The left front of the planning community should continue to engage with these questions now through critical analysis of the contemporary role planning has in our cities, all while working to construct planning processes and organizations today which can prefigure such a future planning process. While many attempts at participatory planning have done little more than create an illusion of a democratic planning process, the radical democracy of the Spanish municipalist movement (pioneered by Barcelona En Comu) can offer a model of public, direct democratic decision making which planning could learn much from. Furthermore, projects such as Cooperation Jackson, a network of cooperatives in Jackson, Mississippi that aims to improve conditions for the city's poor and racialized communities, have implemented Community Land Trust (CLT) programs as a way to hold land in common.
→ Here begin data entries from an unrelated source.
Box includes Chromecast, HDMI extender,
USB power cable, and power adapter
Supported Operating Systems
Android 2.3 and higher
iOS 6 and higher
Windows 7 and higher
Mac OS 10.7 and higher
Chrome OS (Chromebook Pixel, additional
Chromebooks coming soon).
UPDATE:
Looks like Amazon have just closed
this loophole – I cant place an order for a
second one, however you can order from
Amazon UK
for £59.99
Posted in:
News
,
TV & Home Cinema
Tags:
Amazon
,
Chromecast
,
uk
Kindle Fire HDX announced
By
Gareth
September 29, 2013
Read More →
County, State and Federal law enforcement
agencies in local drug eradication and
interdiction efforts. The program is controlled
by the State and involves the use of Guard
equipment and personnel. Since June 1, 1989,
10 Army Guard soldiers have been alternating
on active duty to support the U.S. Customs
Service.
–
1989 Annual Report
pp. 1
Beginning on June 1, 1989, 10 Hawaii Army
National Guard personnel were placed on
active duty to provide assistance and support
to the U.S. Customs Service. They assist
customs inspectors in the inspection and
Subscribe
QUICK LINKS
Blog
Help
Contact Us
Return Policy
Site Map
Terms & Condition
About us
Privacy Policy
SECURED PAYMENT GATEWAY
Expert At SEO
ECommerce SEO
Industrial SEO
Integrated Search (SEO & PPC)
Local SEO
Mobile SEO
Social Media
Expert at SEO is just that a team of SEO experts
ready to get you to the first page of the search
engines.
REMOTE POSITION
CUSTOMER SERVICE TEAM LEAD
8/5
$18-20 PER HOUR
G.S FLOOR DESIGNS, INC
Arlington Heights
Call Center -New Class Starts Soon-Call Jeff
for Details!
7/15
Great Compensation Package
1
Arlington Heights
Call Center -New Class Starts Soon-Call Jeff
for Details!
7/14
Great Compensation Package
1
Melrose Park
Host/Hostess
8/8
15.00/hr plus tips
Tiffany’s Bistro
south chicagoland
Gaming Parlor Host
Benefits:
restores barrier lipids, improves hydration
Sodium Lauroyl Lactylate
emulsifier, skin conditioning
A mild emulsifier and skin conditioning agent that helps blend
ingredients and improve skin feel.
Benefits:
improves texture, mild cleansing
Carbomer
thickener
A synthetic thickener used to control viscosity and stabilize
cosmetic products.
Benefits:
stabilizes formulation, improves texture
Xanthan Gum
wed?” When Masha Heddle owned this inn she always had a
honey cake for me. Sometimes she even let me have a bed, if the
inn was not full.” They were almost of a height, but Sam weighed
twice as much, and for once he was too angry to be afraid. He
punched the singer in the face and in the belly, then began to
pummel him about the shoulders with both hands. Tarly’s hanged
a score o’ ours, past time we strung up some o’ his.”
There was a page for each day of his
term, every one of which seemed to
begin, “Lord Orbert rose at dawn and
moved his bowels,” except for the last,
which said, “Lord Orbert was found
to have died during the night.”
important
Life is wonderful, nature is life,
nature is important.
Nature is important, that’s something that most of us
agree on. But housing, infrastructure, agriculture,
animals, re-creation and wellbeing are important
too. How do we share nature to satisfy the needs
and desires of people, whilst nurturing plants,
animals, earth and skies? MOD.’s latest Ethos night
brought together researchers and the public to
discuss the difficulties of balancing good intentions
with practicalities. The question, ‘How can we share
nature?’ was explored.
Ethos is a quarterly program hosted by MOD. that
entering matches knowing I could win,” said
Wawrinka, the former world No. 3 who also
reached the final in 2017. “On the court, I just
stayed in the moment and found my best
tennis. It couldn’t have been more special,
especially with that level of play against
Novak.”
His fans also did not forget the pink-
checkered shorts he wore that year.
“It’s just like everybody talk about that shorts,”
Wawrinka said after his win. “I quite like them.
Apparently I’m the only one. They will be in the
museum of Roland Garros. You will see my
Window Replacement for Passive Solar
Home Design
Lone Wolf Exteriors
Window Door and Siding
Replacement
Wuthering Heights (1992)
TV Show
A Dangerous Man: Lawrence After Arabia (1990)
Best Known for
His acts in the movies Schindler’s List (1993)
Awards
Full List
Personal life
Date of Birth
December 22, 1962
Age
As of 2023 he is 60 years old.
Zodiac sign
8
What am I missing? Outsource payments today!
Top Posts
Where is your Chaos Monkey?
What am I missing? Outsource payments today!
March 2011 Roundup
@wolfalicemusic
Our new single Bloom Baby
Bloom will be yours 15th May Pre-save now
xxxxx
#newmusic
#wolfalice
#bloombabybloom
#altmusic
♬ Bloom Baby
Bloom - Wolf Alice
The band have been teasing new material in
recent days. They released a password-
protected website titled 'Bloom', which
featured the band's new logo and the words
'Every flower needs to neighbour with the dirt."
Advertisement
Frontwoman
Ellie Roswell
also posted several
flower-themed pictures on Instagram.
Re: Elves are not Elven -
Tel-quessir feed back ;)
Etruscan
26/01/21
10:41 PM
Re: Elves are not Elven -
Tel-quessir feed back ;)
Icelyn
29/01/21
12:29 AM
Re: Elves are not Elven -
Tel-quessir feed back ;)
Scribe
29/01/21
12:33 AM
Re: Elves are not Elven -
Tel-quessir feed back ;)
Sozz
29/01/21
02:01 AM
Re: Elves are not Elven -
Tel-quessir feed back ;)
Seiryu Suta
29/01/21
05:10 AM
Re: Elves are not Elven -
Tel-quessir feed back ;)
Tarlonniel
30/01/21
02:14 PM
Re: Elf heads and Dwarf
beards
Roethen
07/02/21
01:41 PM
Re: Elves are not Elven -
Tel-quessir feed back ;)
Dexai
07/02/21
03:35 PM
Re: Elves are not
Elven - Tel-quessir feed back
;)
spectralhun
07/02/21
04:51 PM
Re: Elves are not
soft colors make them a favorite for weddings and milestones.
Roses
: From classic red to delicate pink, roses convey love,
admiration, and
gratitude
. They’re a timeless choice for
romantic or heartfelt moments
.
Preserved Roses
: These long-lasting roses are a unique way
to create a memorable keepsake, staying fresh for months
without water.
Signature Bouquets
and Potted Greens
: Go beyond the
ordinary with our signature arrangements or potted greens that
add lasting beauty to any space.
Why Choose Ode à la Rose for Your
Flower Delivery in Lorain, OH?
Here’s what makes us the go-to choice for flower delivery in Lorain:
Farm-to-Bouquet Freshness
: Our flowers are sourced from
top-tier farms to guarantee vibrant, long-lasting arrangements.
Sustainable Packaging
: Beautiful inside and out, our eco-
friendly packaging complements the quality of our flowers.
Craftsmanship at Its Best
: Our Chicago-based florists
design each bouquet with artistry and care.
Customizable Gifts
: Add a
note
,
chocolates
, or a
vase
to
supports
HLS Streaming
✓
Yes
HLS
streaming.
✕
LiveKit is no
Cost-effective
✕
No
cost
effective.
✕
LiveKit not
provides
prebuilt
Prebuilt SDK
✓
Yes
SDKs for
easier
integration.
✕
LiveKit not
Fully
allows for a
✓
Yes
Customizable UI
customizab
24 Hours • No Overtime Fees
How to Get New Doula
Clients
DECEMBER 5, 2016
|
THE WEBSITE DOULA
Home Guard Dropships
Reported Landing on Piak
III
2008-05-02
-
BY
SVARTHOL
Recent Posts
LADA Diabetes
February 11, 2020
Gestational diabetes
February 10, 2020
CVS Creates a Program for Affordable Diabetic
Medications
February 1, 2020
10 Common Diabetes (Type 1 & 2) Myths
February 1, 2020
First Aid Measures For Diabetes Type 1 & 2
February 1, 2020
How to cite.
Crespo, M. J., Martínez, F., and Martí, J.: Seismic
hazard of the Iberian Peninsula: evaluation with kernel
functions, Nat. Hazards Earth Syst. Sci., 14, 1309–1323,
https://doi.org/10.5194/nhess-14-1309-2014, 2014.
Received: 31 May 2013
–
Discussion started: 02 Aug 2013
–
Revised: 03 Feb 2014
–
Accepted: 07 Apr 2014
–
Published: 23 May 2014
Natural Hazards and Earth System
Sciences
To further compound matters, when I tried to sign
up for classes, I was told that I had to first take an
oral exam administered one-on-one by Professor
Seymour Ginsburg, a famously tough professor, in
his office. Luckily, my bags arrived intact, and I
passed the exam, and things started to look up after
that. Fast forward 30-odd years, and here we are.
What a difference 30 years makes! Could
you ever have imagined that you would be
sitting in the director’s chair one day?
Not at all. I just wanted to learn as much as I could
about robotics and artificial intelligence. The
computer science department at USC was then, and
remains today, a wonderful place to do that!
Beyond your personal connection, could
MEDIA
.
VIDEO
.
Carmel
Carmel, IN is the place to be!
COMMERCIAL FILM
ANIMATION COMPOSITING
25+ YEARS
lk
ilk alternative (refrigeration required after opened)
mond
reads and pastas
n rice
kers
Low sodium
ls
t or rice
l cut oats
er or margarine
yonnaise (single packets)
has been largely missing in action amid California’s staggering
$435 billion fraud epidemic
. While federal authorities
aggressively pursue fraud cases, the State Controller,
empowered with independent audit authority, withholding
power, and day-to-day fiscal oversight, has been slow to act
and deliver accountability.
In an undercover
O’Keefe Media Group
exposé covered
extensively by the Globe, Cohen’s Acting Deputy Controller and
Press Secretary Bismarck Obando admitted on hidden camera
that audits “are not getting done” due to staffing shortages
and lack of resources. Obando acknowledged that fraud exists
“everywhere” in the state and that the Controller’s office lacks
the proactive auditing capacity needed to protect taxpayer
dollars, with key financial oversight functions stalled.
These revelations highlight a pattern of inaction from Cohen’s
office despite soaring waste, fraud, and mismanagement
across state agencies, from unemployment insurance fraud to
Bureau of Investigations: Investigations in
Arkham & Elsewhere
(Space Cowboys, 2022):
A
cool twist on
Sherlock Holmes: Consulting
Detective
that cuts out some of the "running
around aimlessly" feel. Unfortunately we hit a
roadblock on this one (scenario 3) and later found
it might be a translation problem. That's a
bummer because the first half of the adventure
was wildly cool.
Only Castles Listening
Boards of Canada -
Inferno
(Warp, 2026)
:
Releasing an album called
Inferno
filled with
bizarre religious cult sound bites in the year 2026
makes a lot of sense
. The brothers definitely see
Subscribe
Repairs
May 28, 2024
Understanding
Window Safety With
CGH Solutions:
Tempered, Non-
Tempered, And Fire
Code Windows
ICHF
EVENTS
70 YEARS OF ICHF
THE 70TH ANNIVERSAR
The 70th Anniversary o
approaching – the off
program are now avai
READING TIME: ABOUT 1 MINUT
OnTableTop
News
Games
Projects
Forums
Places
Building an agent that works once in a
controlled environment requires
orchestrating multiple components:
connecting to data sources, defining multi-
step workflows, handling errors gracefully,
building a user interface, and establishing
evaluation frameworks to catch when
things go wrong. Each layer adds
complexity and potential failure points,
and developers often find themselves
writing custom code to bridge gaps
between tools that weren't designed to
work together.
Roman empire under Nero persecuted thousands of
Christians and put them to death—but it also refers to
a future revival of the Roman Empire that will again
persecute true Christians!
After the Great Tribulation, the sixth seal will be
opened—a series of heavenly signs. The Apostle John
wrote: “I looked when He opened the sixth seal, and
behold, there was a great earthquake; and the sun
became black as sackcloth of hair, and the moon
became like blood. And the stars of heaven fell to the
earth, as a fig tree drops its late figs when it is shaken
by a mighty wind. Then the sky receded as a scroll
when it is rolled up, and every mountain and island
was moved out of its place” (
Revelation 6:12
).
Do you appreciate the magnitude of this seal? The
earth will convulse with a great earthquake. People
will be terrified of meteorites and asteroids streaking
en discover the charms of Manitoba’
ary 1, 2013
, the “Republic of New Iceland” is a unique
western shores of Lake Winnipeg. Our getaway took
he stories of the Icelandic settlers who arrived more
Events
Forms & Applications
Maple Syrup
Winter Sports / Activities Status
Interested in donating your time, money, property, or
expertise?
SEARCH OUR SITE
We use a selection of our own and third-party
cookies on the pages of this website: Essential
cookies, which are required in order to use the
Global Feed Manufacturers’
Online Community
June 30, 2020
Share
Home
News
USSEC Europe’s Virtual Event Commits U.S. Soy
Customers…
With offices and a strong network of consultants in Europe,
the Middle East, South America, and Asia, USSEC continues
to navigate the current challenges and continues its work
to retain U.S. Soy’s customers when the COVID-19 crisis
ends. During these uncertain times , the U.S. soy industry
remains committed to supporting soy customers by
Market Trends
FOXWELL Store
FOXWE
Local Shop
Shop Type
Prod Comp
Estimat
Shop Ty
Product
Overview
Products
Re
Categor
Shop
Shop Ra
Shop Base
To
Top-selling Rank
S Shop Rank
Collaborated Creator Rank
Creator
While neither the municipalist movement nor CLTs are ready-made solutions to the challenges outlined in this article, they do represent some of the first attempts to actualize a new form of common urbanism.



Ian Van der Merwe is a student researcher and a recent graduate from the University of Utah’s undergraduate Urban Ecology program. Currently a prospective graduate student, he hopes to contribute to the body of work surrounding socialist urbanist thought and engage with leftist urban-based social movements.